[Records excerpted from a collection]

----

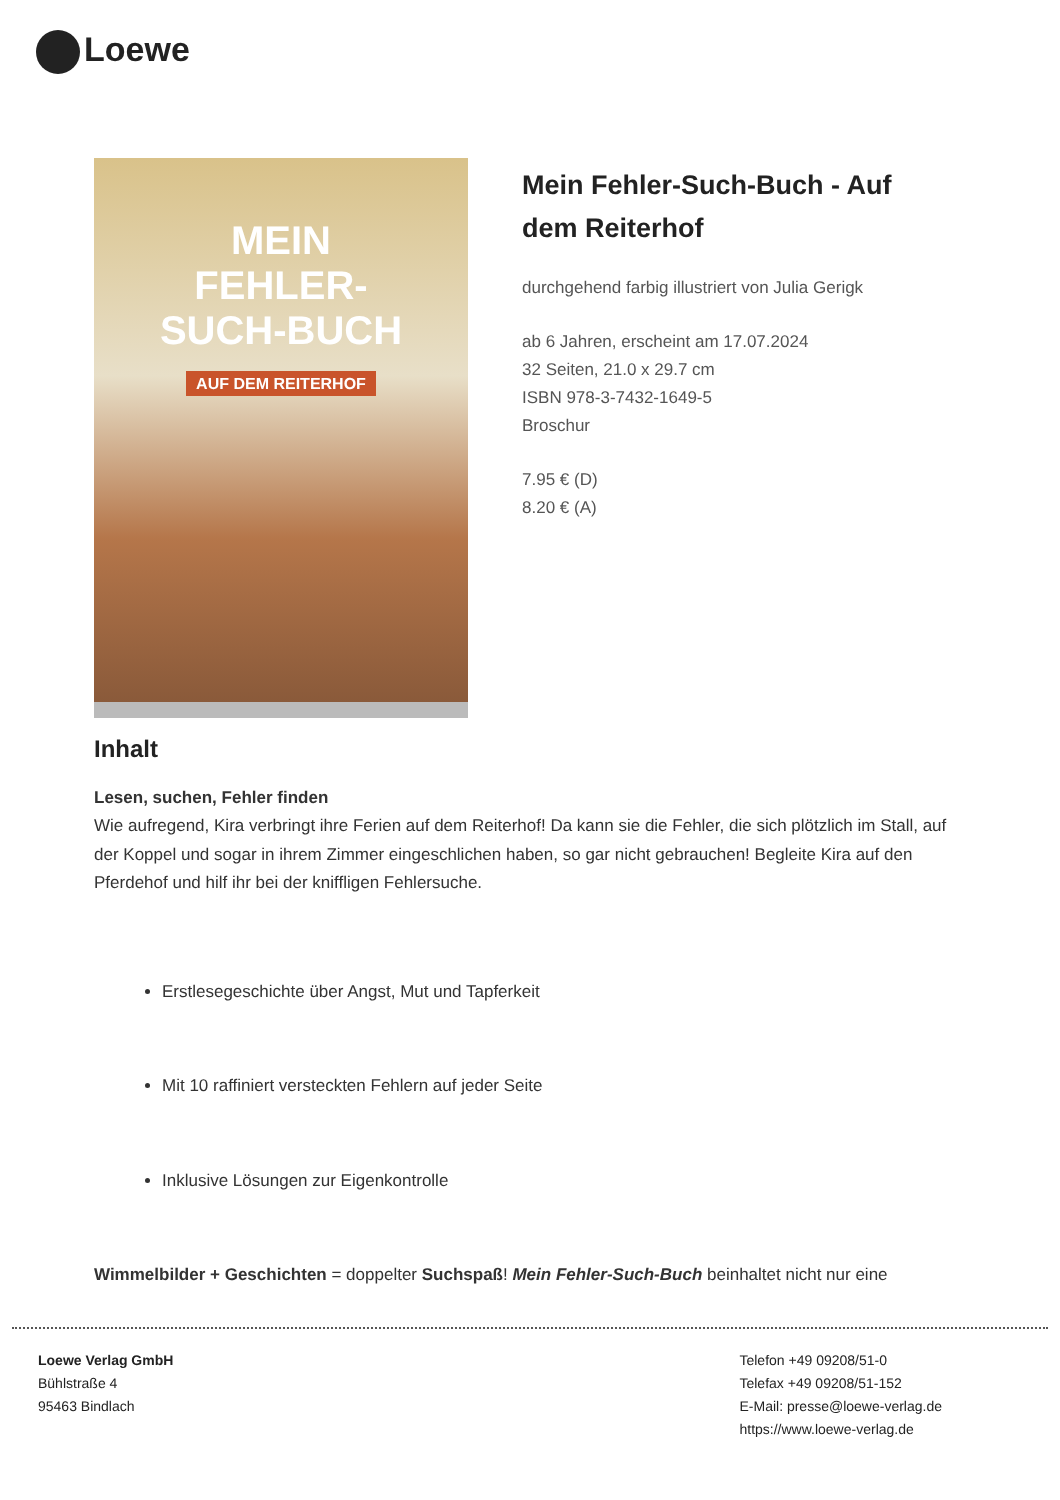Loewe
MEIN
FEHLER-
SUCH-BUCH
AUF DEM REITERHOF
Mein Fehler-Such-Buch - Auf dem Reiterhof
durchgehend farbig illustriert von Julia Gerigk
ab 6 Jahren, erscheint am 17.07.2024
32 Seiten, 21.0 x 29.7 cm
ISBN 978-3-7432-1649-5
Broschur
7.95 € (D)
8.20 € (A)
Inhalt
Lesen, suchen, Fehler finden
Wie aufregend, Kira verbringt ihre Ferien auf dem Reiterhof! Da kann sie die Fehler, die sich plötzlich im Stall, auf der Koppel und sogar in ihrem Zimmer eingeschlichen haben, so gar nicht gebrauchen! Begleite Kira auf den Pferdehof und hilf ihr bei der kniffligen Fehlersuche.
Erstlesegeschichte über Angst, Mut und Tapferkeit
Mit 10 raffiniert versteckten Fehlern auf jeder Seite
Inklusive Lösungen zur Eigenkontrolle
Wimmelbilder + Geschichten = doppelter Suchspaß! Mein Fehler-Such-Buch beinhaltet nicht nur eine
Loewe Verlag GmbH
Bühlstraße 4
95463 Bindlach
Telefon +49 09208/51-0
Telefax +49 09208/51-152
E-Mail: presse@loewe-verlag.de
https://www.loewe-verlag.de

----

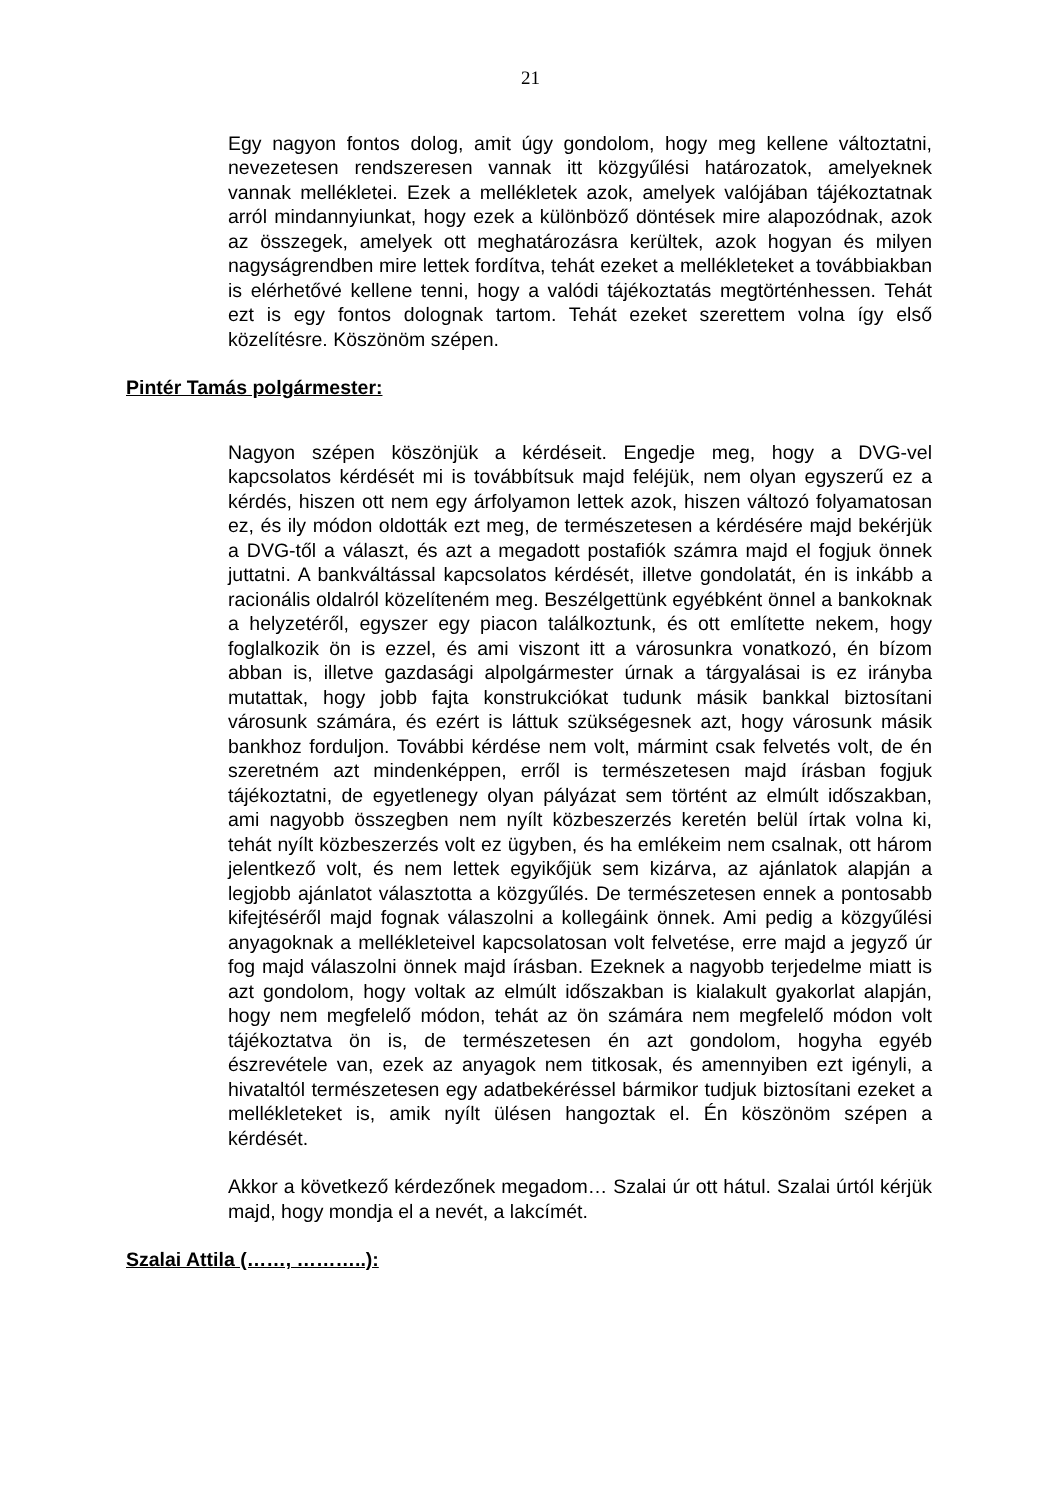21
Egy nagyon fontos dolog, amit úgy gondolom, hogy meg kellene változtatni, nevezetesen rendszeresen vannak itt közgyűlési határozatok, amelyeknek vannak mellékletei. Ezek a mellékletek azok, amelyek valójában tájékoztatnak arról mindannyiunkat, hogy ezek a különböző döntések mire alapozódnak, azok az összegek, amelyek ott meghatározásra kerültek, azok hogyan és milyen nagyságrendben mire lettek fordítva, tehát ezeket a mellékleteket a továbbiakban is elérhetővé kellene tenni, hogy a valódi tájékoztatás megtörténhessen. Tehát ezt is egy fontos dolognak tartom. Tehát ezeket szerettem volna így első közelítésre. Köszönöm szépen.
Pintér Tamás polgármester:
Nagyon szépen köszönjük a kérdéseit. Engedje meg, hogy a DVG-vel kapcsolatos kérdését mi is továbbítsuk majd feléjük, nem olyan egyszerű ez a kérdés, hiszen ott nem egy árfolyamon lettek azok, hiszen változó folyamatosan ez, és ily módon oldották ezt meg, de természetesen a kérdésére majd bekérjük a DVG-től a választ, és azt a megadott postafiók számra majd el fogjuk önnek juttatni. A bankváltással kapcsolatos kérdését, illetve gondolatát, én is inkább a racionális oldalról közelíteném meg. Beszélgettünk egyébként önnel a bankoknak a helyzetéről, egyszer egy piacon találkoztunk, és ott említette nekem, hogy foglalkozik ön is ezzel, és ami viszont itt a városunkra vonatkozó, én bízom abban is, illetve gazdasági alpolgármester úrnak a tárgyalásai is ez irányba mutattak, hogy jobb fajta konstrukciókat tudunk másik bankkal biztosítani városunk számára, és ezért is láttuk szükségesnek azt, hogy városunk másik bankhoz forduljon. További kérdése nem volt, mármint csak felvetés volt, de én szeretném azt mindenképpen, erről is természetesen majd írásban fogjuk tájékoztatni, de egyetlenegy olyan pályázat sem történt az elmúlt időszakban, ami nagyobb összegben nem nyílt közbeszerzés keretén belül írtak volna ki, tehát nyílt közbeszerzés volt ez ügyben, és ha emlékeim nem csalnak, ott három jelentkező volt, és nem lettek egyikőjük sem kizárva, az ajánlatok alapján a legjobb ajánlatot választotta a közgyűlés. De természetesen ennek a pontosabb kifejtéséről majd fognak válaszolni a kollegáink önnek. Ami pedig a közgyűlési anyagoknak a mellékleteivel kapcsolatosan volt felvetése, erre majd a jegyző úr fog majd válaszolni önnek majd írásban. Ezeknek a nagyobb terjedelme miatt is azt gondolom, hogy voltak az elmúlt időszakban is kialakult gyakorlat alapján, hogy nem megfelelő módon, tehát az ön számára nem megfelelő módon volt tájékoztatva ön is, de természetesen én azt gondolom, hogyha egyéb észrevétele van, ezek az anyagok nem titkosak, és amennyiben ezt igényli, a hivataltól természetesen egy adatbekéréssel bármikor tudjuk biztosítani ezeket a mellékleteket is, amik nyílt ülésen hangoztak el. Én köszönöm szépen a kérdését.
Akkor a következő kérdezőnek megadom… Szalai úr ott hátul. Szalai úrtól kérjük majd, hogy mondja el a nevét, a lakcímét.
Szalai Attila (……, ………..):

----

— Prompt —
Every line above from the line with "E-Mail: presse@loewe-verlag.de" to the line with "https://www.loewe-verlag.de" is wanted, ends included; write them out exactly and add no other line.

— Answer for the task —
E-Mail: presse@loewe-verlag.de
https://www.loewe-verlag.de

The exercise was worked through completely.